Not a lot of people understood why I did it. Why I decided to pack my bags and just end it after 4 years of sharing a home with this man. We seemed perfect together, the whole world thought. But no one really knew that deep inside I have become unhappy and self destructive.  That I was consumed by the looming uncertainty of this non-committed relationship I had tirelessly fought for. I was in too deep to give up that I didn’t know what was right or wrong anymore. I was caught in between hopelessness and depression and I lost all sense of myself.

At first I really couldn’t understand how I could walk away just like that either. I spent hours drifting in and out of sleep, wishing for it to all make sense, looking for signs in dreams. For the first couple of days after that night, I lived in denial and lies. There were moments when I felt confused by my actions and I started doubting if I made the right decision. Little did I know then that You had it all planned for me. That in just a few days, You were going to reveal what You had in store for me.

April 6 was the day that changed it all. I remember feeling under the weather and not myself, but I promised a friend that I would attend B1G Connect, and I was compelled to NOT break that promise. I remember feeling anxious about it. I honestly didn’t know what to expect. But the minute I stepped into the darkened hall, I was taken. I tried fighting back the tears that were welling up in my eyes, but by the middle of the song “Mighty to Save”, I was inconsolable. I cried for all the broken dreams, the wasted years, the sleepless nights. I cried for the times that I felt I was alone in my darkest hours, that I had no one else to turn to. I cried for wanting to be strong on my own, for making myself believe that I was invincible and unshaken. I cried, because for the first time in 28 years, I felt your overpowering love surround me, and at that moment, I knew I have come home.

I realized that even when I denied Your existence, You have been constantly pursuing me. Even when I did not know what to call You, You were answering the prayers I blindly threw out to the universe. Your love has always been there, even when I refused to recognize it, even when I gave others the credit, even when I tried to run away from it. While I was barely living my so-called life, You were busy rearranging my circumstances, changing my outlook and orchestrating the perfect homecoming for me. It was surreal. And I still get goosebumps thinking about it.
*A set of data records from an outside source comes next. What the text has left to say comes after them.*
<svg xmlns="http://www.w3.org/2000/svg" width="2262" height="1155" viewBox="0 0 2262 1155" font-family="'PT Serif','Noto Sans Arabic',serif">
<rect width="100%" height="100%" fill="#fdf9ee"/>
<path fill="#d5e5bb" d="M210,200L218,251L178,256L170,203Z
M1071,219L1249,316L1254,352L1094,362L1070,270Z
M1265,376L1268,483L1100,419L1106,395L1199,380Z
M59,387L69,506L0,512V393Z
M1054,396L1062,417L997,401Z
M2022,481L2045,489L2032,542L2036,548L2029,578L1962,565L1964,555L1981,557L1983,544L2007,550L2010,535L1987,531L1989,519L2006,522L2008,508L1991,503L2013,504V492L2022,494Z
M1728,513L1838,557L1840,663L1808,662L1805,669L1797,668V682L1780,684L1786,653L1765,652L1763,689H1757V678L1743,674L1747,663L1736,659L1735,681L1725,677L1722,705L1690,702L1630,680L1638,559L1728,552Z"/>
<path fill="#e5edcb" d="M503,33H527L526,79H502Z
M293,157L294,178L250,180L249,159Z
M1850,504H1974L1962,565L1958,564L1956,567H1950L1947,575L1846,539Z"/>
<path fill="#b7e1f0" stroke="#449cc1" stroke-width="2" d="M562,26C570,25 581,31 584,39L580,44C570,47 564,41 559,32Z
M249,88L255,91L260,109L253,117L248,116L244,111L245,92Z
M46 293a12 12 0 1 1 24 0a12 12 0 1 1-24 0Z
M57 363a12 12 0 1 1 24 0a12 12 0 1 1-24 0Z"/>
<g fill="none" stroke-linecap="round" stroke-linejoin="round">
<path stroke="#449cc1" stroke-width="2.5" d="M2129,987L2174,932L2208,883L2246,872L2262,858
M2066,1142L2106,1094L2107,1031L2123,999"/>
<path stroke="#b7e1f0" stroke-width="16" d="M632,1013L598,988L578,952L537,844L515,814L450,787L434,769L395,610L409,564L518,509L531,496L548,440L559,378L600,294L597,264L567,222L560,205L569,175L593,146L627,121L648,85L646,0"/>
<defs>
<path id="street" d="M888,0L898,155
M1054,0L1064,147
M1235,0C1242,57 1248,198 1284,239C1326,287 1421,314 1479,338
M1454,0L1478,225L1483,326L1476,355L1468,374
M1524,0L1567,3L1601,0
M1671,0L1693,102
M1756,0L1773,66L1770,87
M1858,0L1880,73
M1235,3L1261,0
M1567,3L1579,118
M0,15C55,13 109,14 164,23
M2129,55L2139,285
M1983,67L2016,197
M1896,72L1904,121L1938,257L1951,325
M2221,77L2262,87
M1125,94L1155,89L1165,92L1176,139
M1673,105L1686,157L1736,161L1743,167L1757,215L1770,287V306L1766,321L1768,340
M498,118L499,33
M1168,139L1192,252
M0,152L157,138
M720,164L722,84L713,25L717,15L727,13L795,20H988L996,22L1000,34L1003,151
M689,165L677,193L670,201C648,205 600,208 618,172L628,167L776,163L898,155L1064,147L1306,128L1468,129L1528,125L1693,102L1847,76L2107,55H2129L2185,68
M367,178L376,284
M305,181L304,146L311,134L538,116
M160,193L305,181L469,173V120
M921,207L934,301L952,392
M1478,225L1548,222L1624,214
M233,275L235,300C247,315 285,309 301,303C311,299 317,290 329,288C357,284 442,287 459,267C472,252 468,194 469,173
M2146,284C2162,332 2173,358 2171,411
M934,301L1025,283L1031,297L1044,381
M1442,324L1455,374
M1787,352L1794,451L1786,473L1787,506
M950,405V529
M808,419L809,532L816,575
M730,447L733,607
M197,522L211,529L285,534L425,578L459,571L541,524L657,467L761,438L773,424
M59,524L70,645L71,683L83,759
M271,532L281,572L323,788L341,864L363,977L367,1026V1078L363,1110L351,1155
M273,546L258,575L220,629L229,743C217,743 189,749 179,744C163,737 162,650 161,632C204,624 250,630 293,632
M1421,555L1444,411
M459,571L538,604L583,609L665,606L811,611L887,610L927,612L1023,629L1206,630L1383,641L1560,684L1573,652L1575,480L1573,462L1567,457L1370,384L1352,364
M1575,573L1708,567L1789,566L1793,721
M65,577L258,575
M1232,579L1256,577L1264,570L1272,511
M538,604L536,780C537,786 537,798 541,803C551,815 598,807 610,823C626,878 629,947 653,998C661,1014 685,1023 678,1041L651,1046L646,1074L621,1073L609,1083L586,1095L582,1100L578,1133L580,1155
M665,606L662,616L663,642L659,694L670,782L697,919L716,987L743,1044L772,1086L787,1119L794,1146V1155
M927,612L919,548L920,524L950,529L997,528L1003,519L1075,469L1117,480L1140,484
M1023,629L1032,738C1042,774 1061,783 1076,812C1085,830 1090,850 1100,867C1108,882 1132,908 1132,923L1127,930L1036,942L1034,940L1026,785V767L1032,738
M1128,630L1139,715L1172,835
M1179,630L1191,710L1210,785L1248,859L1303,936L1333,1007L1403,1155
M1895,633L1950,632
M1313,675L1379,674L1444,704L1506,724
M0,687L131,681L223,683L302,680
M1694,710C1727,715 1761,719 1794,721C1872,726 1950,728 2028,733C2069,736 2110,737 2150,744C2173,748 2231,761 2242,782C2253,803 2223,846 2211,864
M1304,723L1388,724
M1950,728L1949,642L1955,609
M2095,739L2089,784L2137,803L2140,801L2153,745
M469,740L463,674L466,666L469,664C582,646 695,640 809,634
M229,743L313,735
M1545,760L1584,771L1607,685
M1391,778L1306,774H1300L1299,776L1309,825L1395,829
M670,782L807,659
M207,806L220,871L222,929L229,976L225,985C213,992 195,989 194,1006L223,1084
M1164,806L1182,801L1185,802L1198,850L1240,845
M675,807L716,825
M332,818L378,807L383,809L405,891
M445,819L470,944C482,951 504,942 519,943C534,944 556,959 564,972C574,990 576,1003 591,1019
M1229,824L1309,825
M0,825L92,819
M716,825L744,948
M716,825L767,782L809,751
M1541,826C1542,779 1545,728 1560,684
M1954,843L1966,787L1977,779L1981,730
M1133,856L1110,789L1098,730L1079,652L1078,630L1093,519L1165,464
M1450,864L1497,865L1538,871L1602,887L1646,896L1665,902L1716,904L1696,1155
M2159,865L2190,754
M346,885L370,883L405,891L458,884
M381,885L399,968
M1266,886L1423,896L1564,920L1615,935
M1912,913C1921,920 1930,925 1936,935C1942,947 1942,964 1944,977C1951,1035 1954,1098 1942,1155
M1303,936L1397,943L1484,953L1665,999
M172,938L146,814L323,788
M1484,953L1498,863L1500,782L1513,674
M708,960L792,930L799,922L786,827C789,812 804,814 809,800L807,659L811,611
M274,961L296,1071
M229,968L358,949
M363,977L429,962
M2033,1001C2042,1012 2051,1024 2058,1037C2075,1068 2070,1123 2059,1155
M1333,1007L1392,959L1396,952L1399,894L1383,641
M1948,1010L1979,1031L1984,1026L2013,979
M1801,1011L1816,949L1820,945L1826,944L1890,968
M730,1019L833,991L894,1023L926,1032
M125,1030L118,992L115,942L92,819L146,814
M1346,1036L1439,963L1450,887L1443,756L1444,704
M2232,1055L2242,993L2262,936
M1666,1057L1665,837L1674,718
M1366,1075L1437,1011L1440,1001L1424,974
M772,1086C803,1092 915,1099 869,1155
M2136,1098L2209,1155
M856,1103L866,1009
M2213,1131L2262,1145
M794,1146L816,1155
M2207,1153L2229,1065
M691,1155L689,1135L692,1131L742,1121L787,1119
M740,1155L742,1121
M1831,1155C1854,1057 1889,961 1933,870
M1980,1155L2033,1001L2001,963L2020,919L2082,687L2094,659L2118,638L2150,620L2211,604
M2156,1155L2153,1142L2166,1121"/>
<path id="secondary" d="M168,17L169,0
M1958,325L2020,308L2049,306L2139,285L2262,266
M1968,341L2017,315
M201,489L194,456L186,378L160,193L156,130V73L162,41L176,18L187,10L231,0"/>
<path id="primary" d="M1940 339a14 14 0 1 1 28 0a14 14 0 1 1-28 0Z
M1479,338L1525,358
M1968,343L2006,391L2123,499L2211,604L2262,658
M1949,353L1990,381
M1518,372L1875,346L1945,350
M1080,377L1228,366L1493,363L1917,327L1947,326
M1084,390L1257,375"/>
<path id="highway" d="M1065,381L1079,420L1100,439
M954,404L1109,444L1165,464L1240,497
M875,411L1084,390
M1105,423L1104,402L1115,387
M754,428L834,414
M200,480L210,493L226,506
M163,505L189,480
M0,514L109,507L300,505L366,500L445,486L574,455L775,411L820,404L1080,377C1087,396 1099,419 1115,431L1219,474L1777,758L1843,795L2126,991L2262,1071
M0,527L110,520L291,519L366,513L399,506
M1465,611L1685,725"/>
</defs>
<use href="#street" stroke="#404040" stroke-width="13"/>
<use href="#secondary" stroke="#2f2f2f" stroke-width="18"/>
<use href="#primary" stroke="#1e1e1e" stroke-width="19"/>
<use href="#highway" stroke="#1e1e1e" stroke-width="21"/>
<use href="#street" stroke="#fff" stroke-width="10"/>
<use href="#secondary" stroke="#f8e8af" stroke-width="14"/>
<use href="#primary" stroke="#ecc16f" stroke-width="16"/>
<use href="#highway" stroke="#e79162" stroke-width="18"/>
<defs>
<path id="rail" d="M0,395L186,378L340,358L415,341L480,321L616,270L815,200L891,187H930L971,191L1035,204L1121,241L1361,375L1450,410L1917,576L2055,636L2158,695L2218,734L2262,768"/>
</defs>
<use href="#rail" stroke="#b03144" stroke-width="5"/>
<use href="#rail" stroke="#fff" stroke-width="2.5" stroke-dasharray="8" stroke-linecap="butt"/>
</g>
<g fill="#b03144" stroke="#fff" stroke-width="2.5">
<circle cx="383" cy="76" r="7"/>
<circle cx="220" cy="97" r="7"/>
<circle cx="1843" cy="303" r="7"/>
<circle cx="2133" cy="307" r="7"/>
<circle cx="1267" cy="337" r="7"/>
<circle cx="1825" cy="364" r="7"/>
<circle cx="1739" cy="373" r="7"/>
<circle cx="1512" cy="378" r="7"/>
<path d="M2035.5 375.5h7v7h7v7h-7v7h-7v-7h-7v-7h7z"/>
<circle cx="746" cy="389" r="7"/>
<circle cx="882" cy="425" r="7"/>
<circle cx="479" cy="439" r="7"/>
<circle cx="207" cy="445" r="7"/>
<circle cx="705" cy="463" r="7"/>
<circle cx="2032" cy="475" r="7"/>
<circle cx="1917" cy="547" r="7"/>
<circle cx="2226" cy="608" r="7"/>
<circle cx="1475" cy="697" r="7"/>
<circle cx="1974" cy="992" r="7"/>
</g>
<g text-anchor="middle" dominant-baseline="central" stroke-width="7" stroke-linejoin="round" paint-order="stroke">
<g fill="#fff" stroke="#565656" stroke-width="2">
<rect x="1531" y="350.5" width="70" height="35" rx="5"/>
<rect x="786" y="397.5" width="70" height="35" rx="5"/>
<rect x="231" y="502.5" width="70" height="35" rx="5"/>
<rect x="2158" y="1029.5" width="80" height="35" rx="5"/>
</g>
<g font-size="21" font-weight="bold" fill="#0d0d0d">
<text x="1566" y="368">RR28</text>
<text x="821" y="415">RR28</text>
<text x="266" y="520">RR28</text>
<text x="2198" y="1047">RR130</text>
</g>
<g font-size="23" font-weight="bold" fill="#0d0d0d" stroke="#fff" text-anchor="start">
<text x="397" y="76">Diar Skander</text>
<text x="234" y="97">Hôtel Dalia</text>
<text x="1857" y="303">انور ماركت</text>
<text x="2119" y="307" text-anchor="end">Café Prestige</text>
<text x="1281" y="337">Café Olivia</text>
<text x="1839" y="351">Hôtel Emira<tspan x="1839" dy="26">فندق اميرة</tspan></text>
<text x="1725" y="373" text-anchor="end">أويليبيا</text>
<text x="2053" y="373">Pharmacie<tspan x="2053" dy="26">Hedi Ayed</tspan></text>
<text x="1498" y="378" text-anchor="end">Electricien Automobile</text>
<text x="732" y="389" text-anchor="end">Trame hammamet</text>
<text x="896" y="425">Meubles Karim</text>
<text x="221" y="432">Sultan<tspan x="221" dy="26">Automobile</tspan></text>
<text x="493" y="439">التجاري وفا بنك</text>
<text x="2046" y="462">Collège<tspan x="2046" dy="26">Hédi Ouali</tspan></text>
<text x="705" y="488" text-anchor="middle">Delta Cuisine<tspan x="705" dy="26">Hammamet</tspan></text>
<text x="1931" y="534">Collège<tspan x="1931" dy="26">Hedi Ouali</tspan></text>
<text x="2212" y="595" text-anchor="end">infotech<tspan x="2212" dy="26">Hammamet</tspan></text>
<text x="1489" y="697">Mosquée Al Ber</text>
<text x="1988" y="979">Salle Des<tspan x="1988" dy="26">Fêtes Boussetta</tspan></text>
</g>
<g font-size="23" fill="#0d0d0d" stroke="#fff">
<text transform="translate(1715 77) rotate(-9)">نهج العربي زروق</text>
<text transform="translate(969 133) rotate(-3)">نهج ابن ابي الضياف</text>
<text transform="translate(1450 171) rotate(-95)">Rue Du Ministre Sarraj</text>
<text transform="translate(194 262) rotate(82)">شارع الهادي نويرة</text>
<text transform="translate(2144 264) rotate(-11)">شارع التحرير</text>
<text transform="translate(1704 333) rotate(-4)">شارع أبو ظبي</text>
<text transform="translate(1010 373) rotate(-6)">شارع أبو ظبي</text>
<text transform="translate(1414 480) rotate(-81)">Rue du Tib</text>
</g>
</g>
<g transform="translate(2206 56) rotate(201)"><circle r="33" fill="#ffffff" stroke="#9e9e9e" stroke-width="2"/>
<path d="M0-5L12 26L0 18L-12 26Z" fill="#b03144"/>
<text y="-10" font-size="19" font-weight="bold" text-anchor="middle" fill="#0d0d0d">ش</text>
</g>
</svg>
Through Your grace, I feel no pain, I have no regrets and I have embraced this new existence that You have laid out for me. Even though there are days when the past comes to haunt and taunt me, I keep still and hold on to Your word. I know now how it feels to be unconditionally loved, there is no reason for me to settle for less.

In You, I have stopped living in the lie that I was broken. I have let go of the disappointments in my head and replaced them with aspirations. I was brought here for a reason. I may not know what Your plans are yet, but I have faith that You are preparing me for a future that will surpass all my hopes and expectations. My life, my heart is NO LONGER MY OWN, I lift it all to You. Because only You, Father God, can make a battered and abused heart whole again. It’s only through your grace that THIS heart was able to recover.

Every day I feel grateful for all of this. I wake up every morning with renewed hope and an everlasting sense of awe.  Father, I know I am undeserving, and yet You have showered me with countless blessings. I cannot thank You enough for this new life, this new perspective, this new opportunity to love and serve You more. Your grace has been more than enough, there’s really nothing more I could ask for.